One number is the whole answer: the tally of lines in the records that include the word "pour".
(Beginning of Dataset excerpts)
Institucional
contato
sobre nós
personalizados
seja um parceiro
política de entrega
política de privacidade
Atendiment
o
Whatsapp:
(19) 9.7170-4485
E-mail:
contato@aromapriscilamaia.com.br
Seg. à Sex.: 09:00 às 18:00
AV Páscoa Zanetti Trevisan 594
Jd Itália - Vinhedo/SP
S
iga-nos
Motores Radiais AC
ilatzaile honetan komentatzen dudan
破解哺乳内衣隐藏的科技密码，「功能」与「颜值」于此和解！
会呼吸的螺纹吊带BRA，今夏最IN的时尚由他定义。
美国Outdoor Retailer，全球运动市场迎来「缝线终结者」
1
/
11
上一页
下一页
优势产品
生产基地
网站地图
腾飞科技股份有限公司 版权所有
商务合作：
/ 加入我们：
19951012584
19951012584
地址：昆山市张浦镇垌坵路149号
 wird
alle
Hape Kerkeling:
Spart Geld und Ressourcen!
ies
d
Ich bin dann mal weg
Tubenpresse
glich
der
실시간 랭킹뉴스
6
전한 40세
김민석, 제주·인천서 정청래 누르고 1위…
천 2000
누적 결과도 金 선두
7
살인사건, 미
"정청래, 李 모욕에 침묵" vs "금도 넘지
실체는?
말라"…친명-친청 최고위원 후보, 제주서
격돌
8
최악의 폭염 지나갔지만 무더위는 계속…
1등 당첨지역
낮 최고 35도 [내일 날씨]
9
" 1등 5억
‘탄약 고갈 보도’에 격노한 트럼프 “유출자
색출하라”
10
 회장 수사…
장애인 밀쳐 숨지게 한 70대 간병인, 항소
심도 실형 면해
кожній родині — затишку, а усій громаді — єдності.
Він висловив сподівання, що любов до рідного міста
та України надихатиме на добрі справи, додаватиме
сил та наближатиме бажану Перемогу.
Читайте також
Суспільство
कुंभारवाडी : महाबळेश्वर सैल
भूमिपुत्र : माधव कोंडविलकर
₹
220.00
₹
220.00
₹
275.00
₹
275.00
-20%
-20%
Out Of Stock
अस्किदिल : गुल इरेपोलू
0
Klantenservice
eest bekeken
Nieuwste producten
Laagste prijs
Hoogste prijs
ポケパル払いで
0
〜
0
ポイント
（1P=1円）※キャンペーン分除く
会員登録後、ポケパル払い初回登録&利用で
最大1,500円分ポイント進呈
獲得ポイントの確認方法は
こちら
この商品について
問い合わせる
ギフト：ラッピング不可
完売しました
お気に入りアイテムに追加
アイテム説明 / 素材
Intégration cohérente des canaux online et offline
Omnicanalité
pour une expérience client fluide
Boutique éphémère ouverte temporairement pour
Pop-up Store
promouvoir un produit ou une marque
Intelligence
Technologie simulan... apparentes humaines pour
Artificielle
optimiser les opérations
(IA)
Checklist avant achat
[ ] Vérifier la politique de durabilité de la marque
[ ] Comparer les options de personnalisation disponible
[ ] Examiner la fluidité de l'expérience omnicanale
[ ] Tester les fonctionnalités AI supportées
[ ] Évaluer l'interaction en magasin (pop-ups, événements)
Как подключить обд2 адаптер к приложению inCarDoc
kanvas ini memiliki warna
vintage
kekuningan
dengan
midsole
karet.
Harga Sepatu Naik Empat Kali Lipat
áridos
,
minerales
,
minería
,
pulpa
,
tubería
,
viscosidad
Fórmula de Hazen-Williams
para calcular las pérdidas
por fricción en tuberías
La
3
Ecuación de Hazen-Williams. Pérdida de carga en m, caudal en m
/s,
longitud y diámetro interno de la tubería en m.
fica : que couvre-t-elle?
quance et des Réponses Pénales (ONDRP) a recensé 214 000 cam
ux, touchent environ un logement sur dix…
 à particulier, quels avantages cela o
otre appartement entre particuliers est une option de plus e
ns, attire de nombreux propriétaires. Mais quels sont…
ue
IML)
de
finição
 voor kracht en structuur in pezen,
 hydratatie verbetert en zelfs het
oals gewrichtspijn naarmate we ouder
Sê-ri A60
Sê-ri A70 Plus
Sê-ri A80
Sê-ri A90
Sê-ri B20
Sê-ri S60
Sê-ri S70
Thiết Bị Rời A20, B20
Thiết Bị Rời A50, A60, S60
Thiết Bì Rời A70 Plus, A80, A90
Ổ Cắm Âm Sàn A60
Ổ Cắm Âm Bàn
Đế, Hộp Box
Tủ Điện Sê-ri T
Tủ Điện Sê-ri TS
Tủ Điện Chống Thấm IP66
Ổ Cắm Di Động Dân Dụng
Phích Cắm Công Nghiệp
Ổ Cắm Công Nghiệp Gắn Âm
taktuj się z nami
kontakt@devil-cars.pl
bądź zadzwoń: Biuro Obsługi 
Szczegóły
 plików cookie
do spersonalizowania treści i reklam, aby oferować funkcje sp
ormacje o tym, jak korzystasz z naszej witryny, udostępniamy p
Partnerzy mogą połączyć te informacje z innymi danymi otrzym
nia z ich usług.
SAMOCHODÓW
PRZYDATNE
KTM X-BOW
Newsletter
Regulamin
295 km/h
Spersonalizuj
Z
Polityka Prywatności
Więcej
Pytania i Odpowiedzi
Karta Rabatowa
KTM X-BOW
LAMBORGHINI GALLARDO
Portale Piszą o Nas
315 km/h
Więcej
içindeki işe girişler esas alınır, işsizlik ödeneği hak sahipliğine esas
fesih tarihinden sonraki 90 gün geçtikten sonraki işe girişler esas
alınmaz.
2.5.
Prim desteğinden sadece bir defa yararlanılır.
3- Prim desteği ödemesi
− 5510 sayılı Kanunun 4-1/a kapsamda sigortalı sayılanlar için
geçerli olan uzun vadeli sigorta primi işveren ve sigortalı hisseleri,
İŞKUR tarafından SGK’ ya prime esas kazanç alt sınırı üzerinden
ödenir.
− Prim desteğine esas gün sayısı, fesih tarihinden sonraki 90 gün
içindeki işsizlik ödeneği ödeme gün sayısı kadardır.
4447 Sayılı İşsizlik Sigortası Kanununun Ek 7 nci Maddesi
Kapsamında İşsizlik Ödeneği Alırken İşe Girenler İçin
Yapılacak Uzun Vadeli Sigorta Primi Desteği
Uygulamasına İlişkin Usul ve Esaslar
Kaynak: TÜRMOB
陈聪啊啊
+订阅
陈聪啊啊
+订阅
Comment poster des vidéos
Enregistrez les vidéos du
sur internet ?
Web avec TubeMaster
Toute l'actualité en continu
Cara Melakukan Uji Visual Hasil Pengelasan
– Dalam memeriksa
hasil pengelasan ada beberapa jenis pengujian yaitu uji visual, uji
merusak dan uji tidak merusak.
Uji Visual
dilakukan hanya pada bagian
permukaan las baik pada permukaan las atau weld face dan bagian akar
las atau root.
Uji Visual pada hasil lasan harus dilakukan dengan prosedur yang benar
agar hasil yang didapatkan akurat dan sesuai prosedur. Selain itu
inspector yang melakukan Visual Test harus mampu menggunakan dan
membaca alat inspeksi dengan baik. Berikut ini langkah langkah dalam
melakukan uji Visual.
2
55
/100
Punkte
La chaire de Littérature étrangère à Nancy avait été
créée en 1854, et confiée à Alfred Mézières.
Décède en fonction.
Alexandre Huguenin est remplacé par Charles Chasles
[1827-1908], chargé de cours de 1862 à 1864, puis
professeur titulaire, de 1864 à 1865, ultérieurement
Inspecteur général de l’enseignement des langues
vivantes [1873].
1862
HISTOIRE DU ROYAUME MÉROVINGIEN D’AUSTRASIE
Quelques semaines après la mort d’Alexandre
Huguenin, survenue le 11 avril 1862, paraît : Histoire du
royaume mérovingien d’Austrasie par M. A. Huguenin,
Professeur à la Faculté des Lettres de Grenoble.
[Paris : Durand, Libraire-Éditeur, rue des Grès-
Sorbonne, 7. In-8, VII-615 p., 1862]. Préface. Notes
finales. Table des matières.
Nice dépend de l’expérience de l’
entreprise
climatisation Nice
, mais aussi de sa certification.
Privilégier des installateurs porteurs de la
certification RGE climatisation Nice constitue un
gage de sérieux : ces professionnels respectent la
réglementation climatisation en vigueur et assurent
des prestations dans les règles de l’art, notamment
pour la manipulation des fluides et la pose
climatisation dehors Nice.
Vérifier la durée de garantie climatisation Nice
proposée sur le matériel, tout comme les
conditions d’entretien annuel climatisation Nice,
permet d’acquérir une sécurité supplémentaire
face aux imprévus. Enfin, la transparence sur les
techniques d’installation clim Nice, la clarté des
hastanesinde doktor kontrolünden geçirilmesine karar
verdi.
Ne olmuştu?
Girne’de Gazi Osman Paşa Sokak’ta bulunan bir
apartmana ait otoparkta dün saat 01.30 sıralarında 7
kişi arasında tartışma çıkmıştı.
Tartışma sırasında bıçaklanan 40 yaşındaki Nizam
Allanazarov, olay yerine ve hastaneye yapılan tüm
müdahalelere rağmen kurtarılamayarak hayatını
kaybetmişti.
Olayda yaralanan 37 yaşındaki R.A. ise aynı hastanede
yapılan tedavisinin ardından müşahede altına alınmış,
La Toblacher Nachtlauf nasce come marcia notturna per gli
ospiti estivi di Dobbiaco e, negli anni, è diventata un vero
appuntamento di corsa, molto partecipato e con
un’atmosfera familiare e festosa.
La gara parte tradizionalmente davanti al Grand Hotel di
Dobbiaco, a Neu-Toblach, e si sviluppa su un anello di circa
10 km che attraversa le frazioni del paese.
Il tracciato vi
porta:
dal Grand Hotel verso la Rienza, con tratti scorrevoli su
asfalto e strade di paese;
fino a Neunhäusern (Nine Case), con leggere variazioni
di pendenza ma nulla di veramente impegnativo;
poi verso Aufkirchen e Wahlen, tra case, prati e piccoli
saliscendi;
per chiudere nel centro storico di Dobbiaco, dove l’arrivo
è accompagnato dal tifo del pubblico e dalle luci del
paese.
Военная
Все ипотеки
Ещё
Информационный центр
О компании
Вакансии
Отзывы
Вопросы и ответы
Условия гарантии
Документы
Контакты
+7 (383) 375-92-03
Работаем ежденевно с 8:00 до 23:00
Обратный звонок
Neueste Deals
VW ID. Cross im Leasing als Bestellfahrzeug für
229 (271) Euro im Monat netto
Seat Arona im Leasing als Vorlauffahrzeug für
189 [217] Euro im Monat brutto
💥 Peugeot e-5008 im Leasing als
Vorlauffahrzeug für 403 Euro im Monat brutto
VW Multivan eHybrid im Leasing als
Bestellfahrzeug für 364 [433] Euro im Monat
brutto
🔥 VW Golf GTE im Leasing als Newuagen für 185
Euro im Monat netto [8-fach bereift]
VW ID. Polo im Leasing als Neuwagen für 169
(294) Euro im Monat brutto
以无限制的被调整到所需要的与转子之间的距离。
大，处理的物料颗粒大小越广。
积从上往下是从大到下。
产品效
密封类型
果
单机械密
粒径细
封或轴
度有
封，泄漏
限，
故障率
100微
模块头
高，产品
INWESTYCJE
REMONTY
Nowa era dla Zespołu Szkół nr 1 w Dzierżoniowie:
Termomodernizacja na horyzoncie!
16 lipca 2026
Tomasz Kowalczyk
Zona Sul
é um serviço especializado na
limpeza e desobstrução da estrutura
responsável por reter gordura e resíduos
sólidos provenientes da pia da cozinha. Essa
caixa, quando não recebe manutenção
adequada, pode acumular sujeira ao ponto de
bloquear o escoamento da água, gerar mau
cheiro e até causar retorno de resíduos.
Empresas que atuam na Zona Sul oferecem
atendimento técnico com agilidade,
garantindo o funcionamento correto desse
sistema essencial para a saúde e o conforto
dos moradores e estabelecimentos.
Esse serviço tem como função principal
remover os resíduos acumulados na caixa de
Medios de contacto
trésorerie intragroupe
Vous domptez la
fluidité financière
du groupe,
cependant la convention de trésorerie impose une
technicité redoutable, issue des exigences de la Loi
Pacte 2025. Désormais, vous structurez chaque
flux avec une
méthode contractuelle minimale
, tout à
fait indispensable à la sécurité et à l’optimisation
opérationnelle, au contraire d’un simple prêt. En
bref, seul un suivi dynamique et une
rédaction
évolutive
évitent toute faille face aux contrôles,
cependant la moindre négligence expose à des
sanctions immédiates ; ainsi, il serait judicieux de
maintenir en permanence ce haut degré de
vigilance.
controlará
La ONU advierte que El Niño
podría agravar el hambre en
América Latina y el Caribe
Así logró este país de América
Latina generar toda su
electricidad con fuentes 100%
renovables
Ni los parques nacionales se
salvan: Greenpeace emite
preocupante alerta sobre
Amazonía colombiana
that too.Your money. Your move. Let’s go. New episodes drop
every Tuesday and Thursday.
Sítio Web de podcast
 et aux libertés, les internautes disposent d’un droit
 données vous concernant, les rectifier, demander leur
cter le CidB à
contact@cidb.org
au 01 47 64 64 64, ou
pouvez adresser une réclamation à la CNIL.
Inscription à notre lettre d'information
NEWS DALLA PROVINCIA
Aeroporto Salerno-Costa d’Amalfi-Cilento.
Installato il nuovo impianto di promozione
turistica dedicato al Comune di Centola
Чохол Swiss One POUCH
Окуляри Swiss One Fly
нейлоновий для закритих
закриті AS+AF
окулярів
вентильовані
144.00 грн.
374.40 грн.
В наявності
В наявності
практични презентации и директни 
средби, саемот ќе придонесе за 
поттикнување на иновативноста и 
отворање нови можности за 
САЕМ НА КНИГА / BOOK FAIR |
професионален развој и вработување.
(End of Dataset excerpts)
- Exercise solution
4